It goes without saying that mastication, or chewing, is an absolute necessity of normal living. As we age, eating becomes one of the only pleasures that most of us can enjoy in almost any setting. All one has to do is to take a look at the plethora of fine public eating establishments in the area to understand how important comfortable mastication is to our society.

Chewing gum has been around for many years, and the act of chewing gum has been criticized by teachers, scolded by parents, and encouraged by dentists. YES! Chewing sugarless gum can reduce the incidence of tooth decay. The process of chewing stimulates production of saliva, which is necessary for digestion and also serves as a buffer to neutralize the pH of our mouths. Since most food contains sugar, which stimulates the production of lactic acid from normal bacteria in our mouths, saliva plays a vital role in cavity prevention. Chewing sugarless gum immediately following eating and continuing for twenty minutes has been proven to aid in the pH neutralization process.

Gum that contains sugar, however, has exactly the opposite effect. It increases the incidence of tooth decay because it allows sugar to be in the mouth for prolonged periods of time, feeding the germs that cause tooth decay. Chewing gum of any kind can also be a problem in people who suffer from muscular headaches or TMJ symptoms of any kind because it stresses the jaw joints in chewing muscles. If you’re experiencing these symptoms, make sure to schedule an appointment at our office in Colorado Springs or by using our online appointment request form.

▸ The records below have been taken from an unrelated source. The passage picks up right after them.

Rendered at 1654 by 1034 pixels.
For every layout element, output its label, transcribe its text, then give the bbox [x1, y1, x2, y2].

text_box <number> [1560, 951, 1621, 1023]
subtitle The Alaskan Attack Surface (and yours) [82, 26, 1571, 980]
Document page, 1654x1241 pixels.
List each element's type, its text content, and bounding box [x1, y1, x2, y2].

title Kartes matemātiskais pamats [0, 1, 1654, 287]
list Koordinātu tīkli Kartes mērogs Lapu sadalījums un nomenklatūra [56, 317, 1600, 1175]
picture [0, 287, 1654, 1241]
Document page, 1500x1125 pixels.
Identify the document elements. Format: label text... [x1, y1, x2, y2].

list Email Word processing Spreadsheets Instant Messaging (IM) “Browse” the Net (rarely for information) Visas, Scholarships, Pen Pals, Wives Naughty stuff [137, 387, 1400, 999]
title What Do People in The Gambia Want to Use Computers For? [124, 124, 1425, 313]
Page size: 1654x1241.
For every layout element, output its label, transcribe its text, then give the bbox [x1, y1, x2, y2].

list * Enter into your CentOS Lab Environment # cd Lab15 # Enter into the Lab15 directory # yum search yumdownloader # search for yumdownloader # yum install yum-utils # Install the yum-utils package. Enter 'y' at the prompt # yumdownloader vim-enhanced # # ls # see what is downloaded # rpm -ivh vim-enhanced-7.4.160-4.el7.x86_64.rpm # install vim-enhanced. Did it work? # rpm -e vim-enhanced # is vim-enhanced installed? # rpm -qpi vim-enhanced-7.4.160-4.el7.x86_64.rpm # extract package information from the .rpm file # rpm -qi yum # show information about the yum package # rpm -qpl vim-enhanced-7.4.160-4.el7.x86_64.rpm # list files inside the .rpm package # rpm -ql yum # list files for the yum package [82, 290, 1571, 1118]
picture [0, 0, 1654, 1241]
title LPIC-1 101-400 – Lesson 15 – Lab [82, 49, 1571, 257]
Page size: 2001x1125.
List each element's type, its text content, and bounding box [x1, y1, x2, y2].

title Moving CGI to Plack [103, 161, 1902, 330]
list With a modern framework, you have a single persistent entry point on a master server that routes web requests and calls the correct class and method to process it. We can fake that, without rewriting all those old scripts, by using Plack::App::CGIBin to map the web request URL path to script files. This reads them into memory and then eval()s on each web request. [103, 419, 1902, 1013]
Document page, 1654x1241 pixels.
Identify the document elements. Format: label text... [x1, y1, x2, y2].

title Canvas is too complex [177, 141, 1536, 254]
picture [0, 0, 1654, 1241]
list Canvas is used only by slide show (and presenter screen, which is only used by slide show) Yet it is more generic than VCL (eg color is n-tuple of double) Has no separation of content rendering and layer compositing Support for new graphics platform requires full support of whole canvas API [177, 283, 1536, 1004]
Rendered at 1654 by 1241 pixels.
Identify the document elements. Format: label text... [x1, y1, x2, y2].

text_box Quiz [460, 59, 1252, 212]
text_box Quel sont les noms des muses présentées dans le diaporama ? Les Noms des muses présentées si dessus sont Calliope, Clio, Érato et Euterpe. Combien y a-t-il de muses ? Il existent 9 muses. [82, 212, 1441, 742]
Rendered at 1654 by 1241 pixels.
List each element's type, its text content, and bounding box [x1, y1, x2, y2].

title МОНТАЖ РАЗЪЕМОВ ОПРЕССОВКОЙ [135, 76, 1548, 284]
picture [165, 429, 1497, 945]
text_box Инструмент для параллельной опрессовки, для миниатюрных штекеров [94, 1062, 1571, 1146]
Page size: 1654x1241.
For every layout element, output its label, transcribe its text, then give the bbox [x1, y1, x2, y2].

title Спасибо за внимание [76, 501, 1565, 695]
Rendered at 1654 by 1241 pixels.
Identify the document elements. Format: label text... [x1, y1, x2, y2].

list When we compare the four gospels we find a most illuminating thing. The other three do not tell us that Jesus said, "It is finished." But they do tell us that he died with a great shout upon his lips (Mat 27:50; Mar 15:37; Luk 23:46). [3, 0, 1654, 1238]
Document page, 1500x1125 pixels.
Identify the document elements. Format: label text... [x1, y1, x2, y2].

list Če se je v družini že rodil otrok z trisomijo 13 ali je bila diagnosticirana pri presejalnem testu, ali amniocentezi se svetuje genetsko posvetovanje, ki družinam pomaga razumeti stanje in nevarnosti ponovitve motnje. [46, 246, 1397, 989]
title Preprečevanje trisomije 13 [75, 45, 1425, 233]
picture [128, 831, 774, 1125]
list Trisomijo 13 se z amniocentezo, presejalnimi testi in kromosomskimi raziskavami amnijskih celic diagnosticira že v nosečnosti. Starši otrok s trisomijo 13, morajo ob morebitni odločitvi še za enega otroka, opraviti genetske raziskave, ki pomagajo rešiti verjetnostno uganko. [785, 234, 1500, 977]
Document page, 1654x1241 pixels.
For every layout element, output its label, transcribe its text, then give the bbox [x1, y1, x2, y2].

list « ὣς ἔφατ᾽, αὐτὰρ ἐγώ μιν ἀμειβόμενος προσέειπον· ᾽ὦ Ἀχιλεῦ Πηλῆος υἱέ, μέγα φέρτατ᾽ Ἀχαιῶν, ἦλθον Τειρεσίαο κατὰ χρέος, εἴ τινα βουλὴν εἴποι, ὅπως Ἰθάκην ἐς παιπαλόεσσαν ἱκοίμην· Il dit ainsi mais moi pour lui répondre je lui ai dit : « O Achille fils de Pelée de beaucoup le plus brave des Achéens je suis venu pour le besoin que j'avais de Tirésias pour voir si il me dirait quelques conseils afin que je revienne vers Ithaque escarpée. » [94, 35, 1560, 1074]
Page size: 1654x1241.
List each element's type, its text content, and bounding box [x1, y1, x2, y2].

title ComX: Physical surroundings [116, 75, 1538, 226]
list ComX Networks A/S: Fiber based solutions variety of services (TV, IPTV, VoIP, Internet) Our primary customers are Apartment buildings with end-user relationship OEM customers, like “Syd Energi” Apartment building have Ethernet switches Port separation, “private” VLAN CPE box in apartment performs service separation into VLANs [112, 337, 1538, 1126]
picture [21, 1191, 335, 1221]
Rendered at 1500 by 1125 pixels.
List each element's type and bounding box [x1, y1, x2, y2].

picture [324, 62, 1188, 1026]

Is Chewing Gum Good for You?

Parents and teachers may still discourage jawbreakers and bubble gum, but there are indications that gum chewing should no longer be viewed as a ‘guilty pleasure.’ Nor should it be a childhood treat that teens must give up as they grow up.

It’s hard to dispute mounting evidence that gaining a gum-chewing habit may be good not only for your oral health, but for your total well-being. It is also good news for gum manufacturers whose total sales have declined in recent years. There are some rules to follow, however.

There is ample evidence that ancient peoples chewed on tree bark, roots and other non-food items; many cultures around the world had their own favorites. In the mid-19th Century, modern gum made its debut in Mexico as ‘chicle’ and the base for chewing gum evolved then to plastic; today it is a form of artificially flavored and sweetened plastic. Even though prevailing trends today embrace ‘natural’ products and ingredients, there is good reason for gum.

Brush, Floss, Schedule Dental Checkups — and Chew Gum!

Beneficial gum is sugarless, and there is a ‘best time’ to chew in order to reap the benefits for your teeth, mouth and breath. The American Dental Association (ADA) recommends chewing for about 20 minutes following a meal. The act of chewing stimulates saliva production, which in turn helps rid the teeth and gums of food particles, harmful bacteria and acids that contribute to decay and oral problems.

Gum chewing also helps to stimulate production of stomach acids, and assists in the breakdown of foods to aid digestion. Its beneficial effects for those who suffer from acid reflux disease, or GERD, were noted a decade ago in a study published by the Journal of Dental Research. Chewing gum for 30 minutes following meals provides welcome relief for this painful condition. The simple act of swallowing that is stimulated by chewing gum may be one reason; another possibility is that harmful stomach acid is diluted or neutralized.

Cognitive task improvement, increased memory and logic skills, a beneficial boost in heart rate, alertness and mood, and some additional physical benefits have also been reported. According to a study at Louisiana State University, regular gum chewing can also be tied to a reduction of cravings, healthier food choices and less snacking. A Mayo Clinic study reports that the physical act of chewing gum burns approximately 11 calories an hour.

Chewing Gum Makes Common

Over the years, the popularity of gum chewing has waxed and waned like the phases of the moon. Probably the best advice for those who enjoy chewing gum is that it can be used as an additional way to ensure good oral health, but it should not take the place of other good practices.

If you don’t enjoy it, there may be no overwhelming reasons to begin chewing. But keeping a pack of pleasantly flavored sugarless gum on hand can offer just the quick ‘pick me up’ that you need after a meal. It’s probably better for you than the after-dinner mint!

On the other hand, if you occasionally like to practice blowing that big bubble, why not?